Cortana, on the other hand, found me a vast collection of information on how machine learning had changed and improved Siri.
Then I tried another task, which was to play some music. I asked each assistant to find and play Leonard Cohen’s “Hallelujah” and “Suzanne” as well as Judy Collins singing “Amazing Grace” and “Air on a G String” by J.S. Bach. Both Amazon’s Alexa and Apple’s Siri could handle the requests. Microsoft’s Cortana managed to find Suzanne and Bach, but looking for Hallelujah got a connection to I Heart Radio while the request for Amazing Grace simply failed.
The important point this test demonstrated is that the combination of Amazon and Microsoft is going to be tough for Apple to beat if the two companies deliver on the promise to enable Alexa and Cortana to provide the best capabilities of both. That integration already seems to be underway. This week I started getting my Amazon delivery notices from Cortana as well as from Alexa.
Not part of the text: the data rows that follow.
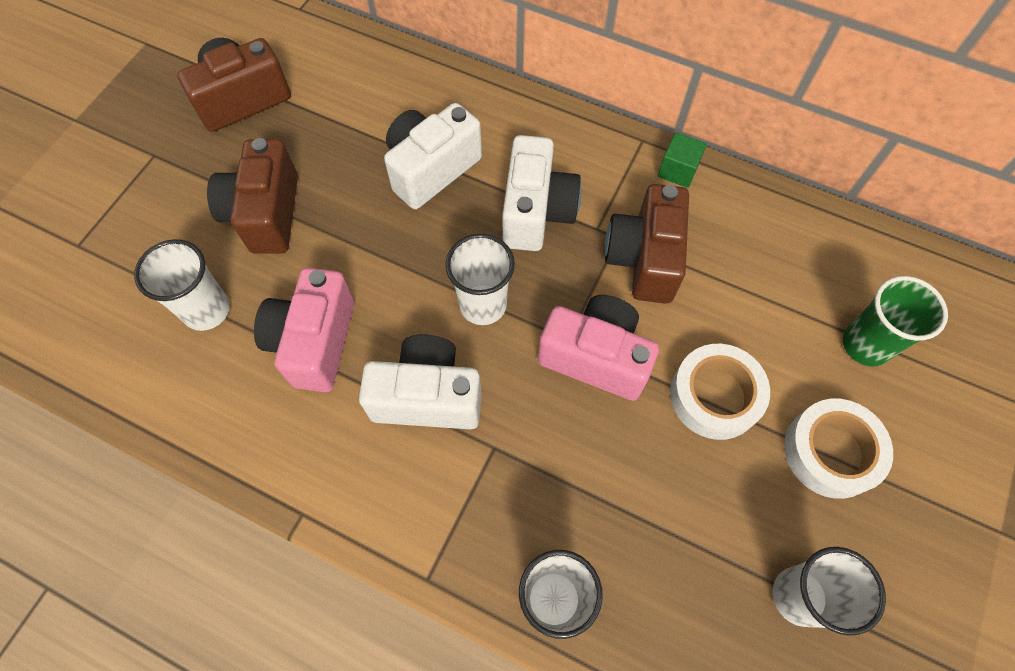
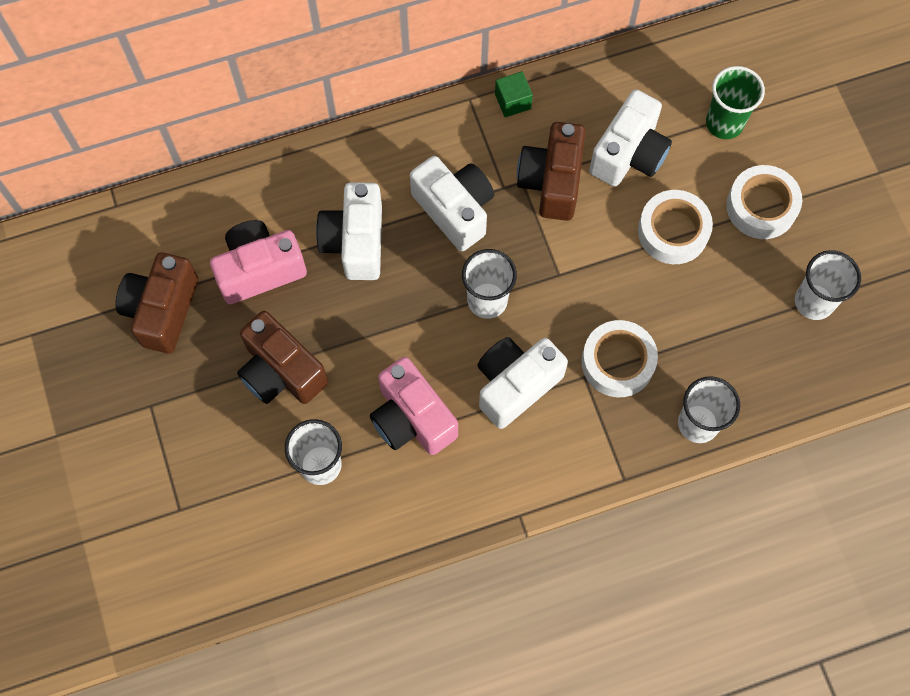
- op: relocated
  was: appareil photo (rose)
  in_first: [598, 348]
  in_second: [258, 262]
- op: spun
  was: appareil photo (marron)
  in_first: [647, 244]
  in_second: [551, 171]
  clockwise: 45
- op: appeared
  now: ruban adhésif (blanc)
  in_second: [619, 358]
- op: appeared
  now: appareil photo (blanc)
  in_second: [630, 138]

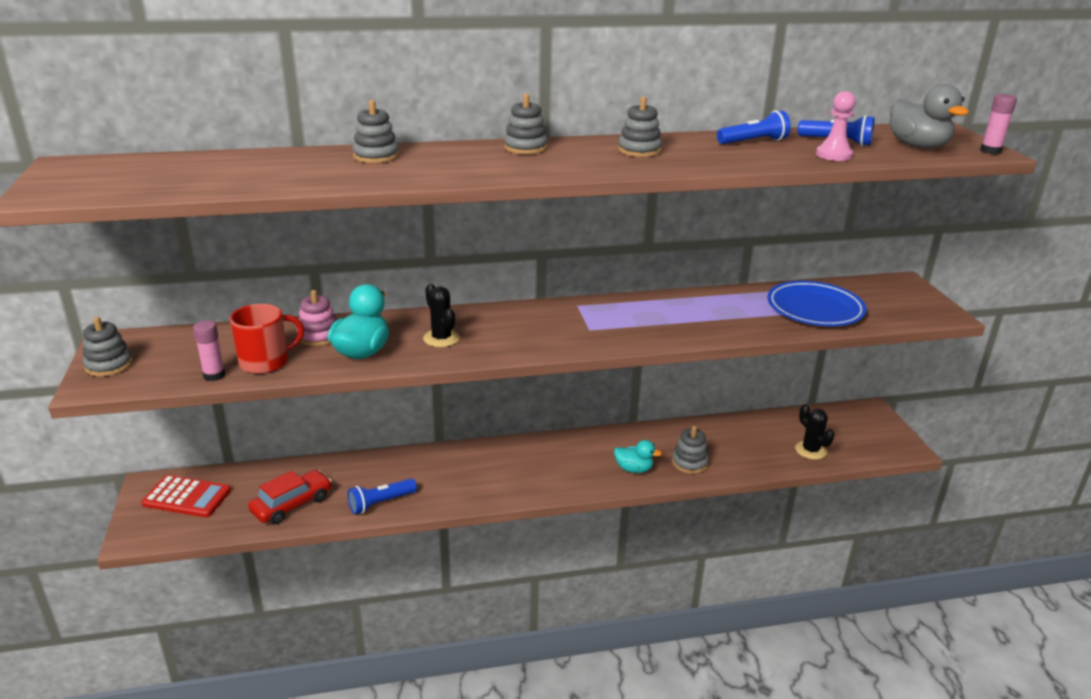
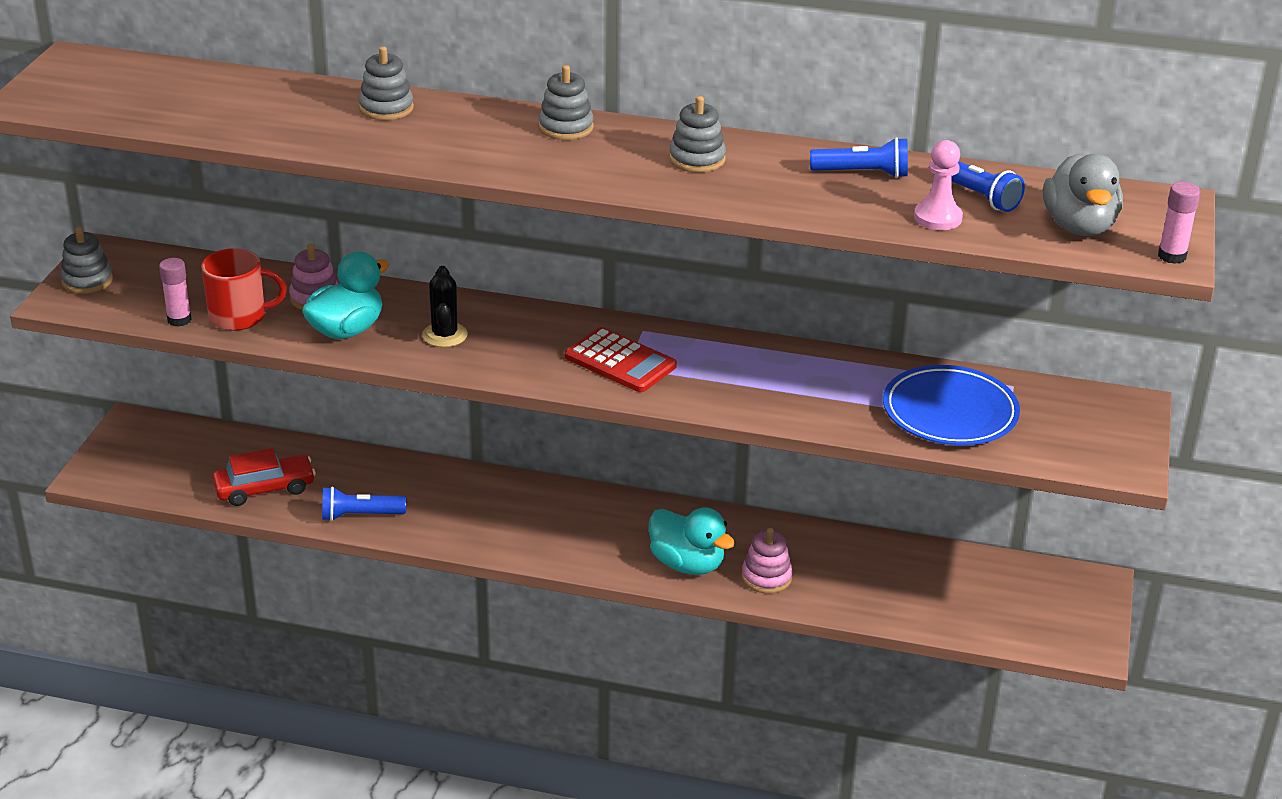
- op: relocated
  was: calculatrice (rouge)
  in_first: [186, 496]
  in_second: [621, 359]
- op: size
  was: canard (turquoise)
  in_first: [638, 456]
  in_second: [692, 541]
  ratio: 1.56
- op: colour
  was: jouet à empiler (gris)
  now: jouet à empiler (rose)
  in_first: [690, 450]
  in_second: [767, 561]
- op: missing
  was: cactus (noir)
  in_first: [815, 432]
Apple’s challenge for Siri is to deliver a combination of the most important capabilities that Alexa and Cortana will be able to perform once they are able to communication with each other this fall.
This keeps in mind that Alexa can support third-party skills that are essentially audio apps that can extend its capabilities far beyond anything that Siri can do now. Without the extensibility and the powerful search provided by Amazon and Microsoft when these two assistants fully link up, Siri will become simply an amusement—a fun way to talk to your phone or tablet.
It’s pretty clear that Apple wants to be more than just an amusement, which is why Siri has been moved in to the same group that makes its highly successful iOS and MacOS software. But the question now becomes whether this can be done soon. Apple can’t simply wait until the next release of its operating software in 2018 or 2019, because by then the market battle may very well have been lost.
Worse, both Cortana and Alexa already exist in one form or another in Apple’s ecosystem. Cortana can already play music on your iPhone, for example and the Alexa app can play your music on your Echo. While you can’t use either app to buy things on Amazon (there’s another app for that) neither can Siri.
And that’s the core of the problem. Right now Siri simply can’t do what the other virtual assistants can do now which both Amazon and Microsoft are making a concerted effort to improve their assistants as fast as possible.
While Apple can probably help Siri catch up eventually, Apple has to speed up the pace of Siri development very soon. Federighi is probably Apple’s best chance at pulling that off, but it won't be easy.